Fast forward 3 months to early July. Call buying in the Mag7 is prevalent, with lots of speculation in the big 2 options monsters, NVDA and TSLA. Inflation is now viewed as being under control, with lower than forecast CPI readings for 3 straight months. The market is now expecting and looking forward to rate cuts. They are bullish on Trump's chances of being elected, and that was viewed as a good reason to buy small caps and non Mag7 names. Breadth is expanding, which is applauded by the crowd. It is about as exuberant a market as you will see. Nearly 2021 exuberant levels. The ISEE index for the year shows the level of call buying steadily rising, reaching a peak in the first half of July. Even after a 270 point selloff in SPX, the call buying persists, and you still are not getting more puts than calls opened, which is what happened for several days during the depths of the April selloff.
The selloff in April started slowly and gained steam, as the steepest part of the selloff happened in the final week of selling, between April 15 to 19. This July selloff has been much steeper, as the rise was much steeper, with markets reacting symmetrically.
Yet, you would think that with such a steep selloff, you would get much more put buying and not so much call buying, but that's not what happened. Surprisingly, you are still seeing much more call buying than put buying here.
If you are a bull, this has to be quite concerning. You have had much more selling than in April, yet traders have not done much put buying to protect their portfolios, unlike what they did in mid April. Instead, they've been buying the dip this week and continued speculating in calls. This has added to my conviction on the short side, as this is a lot of complacency in the face of bearish and volatile price action.
The sentiment data supports this conclusion, as you are not seeing much of a drop in exposure. The NAAIM fund manager exposure index as of Thursday is still quite long despite the selling, at levels that are higher than most of 2023.
Seasonally, we are getting into negative fund flows. August is the weakest fund flow month of the year. Investors know history, and know that September and October are seasonally weak. Plus you have many on vacation and looking to de-risk ahead of the fall.
You saw more gyrations this week in investor positioning, as you got a violent unwind in the USDJPY, as the yen carry trade started to unwind. The yen carry trade is so 2007, I thought it was given up for good after the nasty rallies in the yen on past risk off moments. But with both positive carry and a steady uptrend, hedge funds have gotten greedy, and pushed their short yen exposure higher and higher. The COT data shows how lopsided the speculators are short the yen. The biggest short position in the past 10 years. I expect the yen to gain strength, regardless of the moves in the 10 year yield, as these carry traders are not trading based on yield differentials, but have just been riding a one way gravy train. With the Fed looking to cut rates starting in September, and the BOJ looking to hike rates at nearly the same time, you have a fundamental catalyst for a sharp yen appreciation. A move towards the mid 140s is definitely in the cards within the next 3 months.
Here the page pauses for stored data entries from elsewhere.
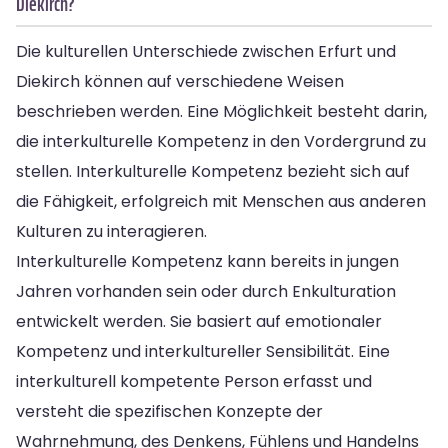
Diekirch?
Die kulturellen Unterschiede zwischen Erfurt und
Diekirch können auf verschiedene Weisen
beschrieben werden. Eine Möglichkeit besteht darin,
die interkulturelle Kompetenz in den Vordergrund zu
stellen. Interkulturelle Kompetenz bezieht sich auf
die Fähigkeit, erfolgreich mit Menschen aus anderen
Kulturen zu interagieren.
Interkulturelle Kompetenz kann bereits in jungen
Jahren vorhanden sein oder durch Enkulturation
entwickelt werden. Sie basiert auf emotionaler
Kompetenz und interkultureller Sensibilität. Eine
interkulturell kompetente Person erfasst und
versteht die spezifischen Konzepte der
Wahrnehmung, des Denkens, Fühlens und Handelns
If that happens, that would cause even more panic selling among yen carry traders who have bought US and Japanese stocks with the proceeds of their yen borrowing.
We are seeing a big gap up today after yesterday's volatile up and down trade. I expect this gap up to fade in the first couple of hours of trade. I have a full short position, which I will look to hold for a much bigger down move. I expect this selloff to last longer than the 15 trading day selloff in April, as well as go down more than the 310 SPX points lost back then. 5250 is definitely in play in August. I will not try to predict the path to that level, but predict that it gets there within the next 3 weeks. I expect any bounces from here to be fleeting, and its not worth it to try to micro trade around the position. All the signals and indicators are lining up for nearly a perfect storm on the sell side. The setup is too bearish to play around with short term trades and potentially miss a big move.